I wanted teams — not just engineering, but customer success as well — to build the muscle of communicating clearly and consistently during incidents.
Coming from PagerDuty, I was used to very technical updates. But this industry is different. When I wrote our first status update, our CEO told me it was too technical. That was really valuable feedback.
The internal status page gave us a safe place to practice cadence, tone, and templates before exposing that communication publicly.
How did you adapt postmortems for non-technical customers?
After our first significant incident, we shared a public status page and followed up with a post-incident summary.
That’s when we realized the write-up needed a brand voice and less technical detail. My senior manager and I iterated on it several times until we felt it clearly explained what happened, what we’d change, and how we’d prevent it in the future — without overwhelming customers.
Now we have a baseline template we can reuse going forward.
How are you using AI in this process?
We actually use ChatGPT to help with post-incident communication.
One really useful approach is defining personas. Some customers want deep technical detail — CPU issues, automation changes, specifics. Others just want the high-level story. Using AI helps us tailor messaging for different audiences, and we can reuse those prompts over time.
Why didn’t you automate status page updates right away?
When you’re early in formal incident management, manual updates are important.
You need to understand what information is ready to share, what’s still unclear, and how incidents evolve. Starting with automation right away would make me nervous.
The ideal state is automation, but only after teams build the habit and judgment to know what should be communicated and when.
Why did you give observability access to customer success teams?
Customer success is on the front line with customers. Giving them tools like Datadog gives them autonomy.
Instead of engineering becoming a bottleneck, CS can answer many questions themselves.

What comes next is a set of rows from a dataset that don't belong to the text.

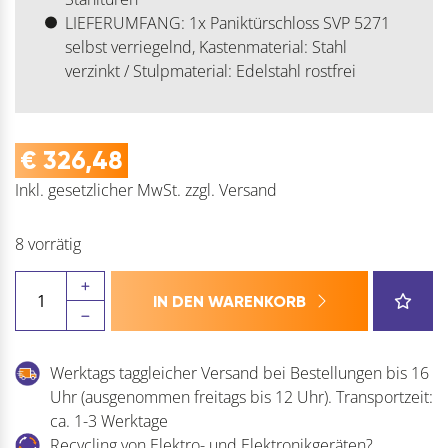
LIEFERUMFANG: 1x Paniktürschloss SVP 5271
selbst verriegelnd, Kastenmaterial: Stahl
verzinkt / Stulpmaterial: Edelstahl rostfrei
€
326,48
Inkl. gesetzlicher MwSt.
zzgl.
Versand
8 vorrätig
DORMA
IN DEN WARENKORB
Fluchttürschloss
SVP
Menge
Werktags taggleicher Versand bei Bestellungen bis 16
Uhr (ausgenommen freitags bis 12 Uhr). Transportzeit:
ca. 1-3 Werktage
Recycling von Elektro- und Elektronikgeräten?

We’ve seen cases where a support rep investigated a login issue, drilled into Datadog logs, and replied to the customer without needing engineering at all. That’s a win for everyone.

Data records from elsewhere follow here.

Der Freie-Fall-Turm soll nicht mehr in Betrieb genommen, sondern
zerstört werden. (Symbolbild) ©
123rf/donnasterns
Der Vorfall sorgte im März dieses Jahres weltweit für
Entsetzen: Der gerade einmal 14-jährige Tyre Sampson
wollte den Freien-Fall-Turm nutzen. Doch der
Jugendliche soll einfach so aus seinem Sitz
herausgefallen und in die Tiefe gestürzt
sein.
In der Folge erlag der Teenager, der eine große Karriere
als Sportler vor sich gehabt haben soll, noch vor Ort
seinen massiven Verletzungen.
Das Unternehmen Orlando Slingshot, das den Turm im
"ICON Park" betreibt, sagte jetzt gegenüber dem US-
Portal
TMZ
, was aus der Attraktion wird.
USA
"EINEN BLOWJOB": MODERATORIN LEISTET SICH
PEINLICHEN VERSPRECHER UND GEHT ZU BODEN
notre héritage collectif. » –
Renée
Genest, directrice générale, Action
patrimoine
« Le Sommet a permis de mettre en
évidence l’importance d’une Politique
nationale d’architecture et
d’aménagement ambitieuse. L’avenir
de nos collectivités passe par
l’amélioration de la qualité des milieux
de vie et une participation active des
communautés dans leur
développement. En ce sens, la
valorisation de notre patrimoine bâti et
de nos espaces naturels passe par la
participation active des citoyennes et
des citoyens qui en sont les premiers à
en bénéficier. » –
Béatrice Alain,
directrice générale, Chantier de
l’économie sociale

How did customer success react to getting access to these tools?
They were really excited and ramped up quickly.
We gave them read access to Datadog and even to our read replica database. We showed them how to use tools like Claude to help write queries. They embraced it.

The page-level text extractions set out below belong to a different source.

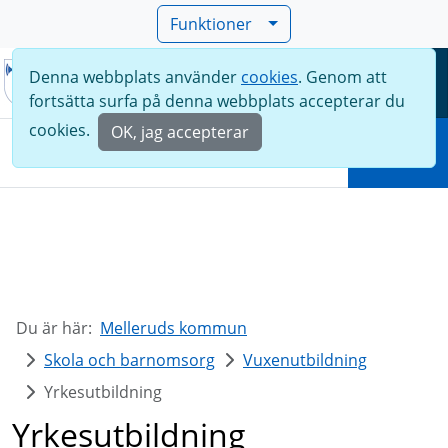
Funktioner
Denna webbplats använder
cookies
. Genom att
Meny
fortsätta surfa på denna webbplats accepterar du
Sök
cookies.
OK, jag accepterar
Sök
Du är här:
Melleruds kommun
Skola och barnomsorg
Vuxenutbildning
Yrkesutbildning
Yrkesutbildning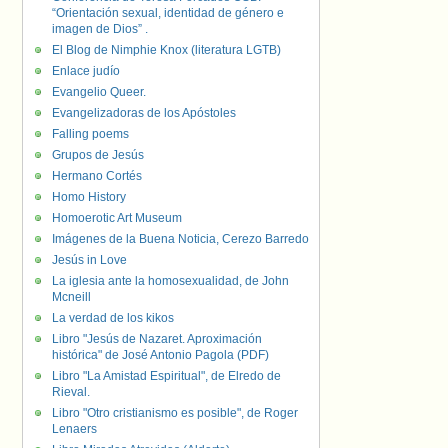
“Orientación sexual, identidad de género e
imagen de Dios” .
El Blog de Nimphie Knox (literatura LGTB)
Enlace judío
Evangelio Queer.
Evangelizadoras de los Apóstoles
Falling poems
Grupos de Jesús
Hermano Cortés
Homo History
Homoerotic Art Museum
Imágenes de la Buena Noticia, Cerezo Barredo
Jesús in Love
La iglesia ante la homosexualidad, de John
Mcneill
La verdad de los kikos
Libro "Jesús de Nazaret. Aproximación
histórica" de José Antonio Pagola (PDF)
Libro "La Amistad Espiritual", de Elredo de
Rieval.
Libro "Otro cristianismo es posible", de Roger
Lenaers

Framing it as upskilling rather than extra work made a big difference, especially in today’s job market.
How did you roll this out in practice?
We ran hands-on workshops tied directly to real support tickets.
First, we showed basic Datadog views — latency, error rates, traffic. Then we took actual customer issues and worked through them together using the tools.
We did the same with database access: real tickets, real queries. I also shared learning resources — videos, courses, documentation — so people could choose what worked best for them.
How did engineering feel about this change?
They were very supportive.
They’re happy not to be interrupted for routine queries anymore. Engineers even started documenting common queries to help others. Overall, it’s been surprisingly positive across the board.
What’s the long-term vision for this approach?
The end state is non-engineers feeling confident enough to make small pull requests.
Every team has a backlog of small UI or workflow changes that never get prioritized. If non-devs can safely make those changes — with reviews and guardrails — that’s powerful.
We’re slowly working toward that.
What guardrails make this safe?
Small changes, strong test coverage, and fast rollbacks.
We continuously ship small changes so rollback is easy. We rely on automated tests to catch issues. And a human still reviews code before it reaches production — that’s not going away.
Guardrails matter more than gatekeeping.
Final thought on code reviews and large PRs?
If you have a massive pull request and can’t explain it clearly, you probably shouldn’t be asking someone else to review it.